> _Selected extract_
Optical design of a Fresnel concentrating solar system for direct transmission of radiation through an optical fibre bundle

A challenge in high-temperature solar thermal applications is efficiently transferring the concentrated solar energy to the load. The use of a solar concentrator in conjunction with bundled optical fibres has advantages in terms of transmission efficiency compared to a conventional heat transfer system employing heat exchangers and a heat transfer fluid. In this paper, the transmission from a solar concentrator into and through an optical fibre bundle over distances of up to 100 m is estimated using simulations and experiments. A point focus Fresnel lens is employed to produce a concentrated beam with a smaller incident angle than the acceptance angle of the individual optical fibres in a bundle. Since the sunlight has a broad band spectrum and a very limited spatial coherence, interference effects can be neglected. Hence a ray tracing model covering absorption within the fibres and losses due to non-ideal internal reflections is employed. The intensity of the radiation across the exit plane of the fibre is found by integrating across all directions and wavelengths at each point. For a 15 mm diameter bundle comprising some 27,000 individual low OH fibres, the average transmission per metre length of fibre is found to be 52% with the Fresnel lens. Around two thirds of the loss occurred at the entrance plane to the bundle, due to absorption in the packing material between the individual fibres. (C) 2015 Elsevier Ltd. All rights reserved.

> _Data section_
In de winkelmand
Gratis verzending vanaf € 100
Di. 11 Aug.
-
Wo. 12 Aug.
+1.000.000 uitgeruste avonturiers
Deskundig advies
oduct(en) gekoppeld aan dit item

==

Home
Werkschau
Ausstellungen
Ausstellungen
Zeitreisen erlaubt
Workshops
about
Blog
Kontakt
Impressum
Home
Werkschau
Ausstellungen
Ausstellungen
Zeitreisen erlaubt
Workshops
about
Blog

==

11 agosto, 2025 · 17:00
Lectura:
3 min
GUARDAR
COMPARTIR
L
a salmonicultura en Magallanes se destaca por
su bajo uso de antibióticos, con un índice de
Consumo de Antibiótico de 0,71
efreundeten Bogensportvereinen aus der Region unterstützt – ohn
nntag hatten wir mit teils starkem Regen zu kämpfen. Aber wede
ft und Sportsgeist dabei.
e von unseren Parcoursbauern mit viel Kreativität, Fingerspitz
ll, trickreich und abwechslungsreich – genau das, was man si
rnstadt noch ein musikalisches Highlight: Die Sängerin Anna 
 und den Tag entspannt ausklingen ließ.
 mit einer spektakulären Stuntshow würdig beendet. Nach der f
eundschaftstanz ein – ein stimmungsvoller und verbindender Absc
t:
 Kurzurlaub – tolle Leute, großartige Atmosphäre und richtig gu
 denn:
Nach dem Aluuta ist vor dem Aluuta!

> _Work instructions_
#1 In the abstract on the Fresnel solar concentrator, what average transmission per meter of fiber length was found with the Fresnel lens?
#2 From the entries, copy the lines between the one holding "In de winkelmand" and the one holding "oduct(en) gekoppeld aan dit item", inclusive, without changing them.

> _Task responses_
#1 52%

#2
In de winkelmand
Gratis verzending vanaf € 100
Di. 11 Aug.
-
Wo. 12 Aug.
+1.000.000 uitgeruste avonturiers
Deskundig advies
oduct(en) gekoppeld aan dit item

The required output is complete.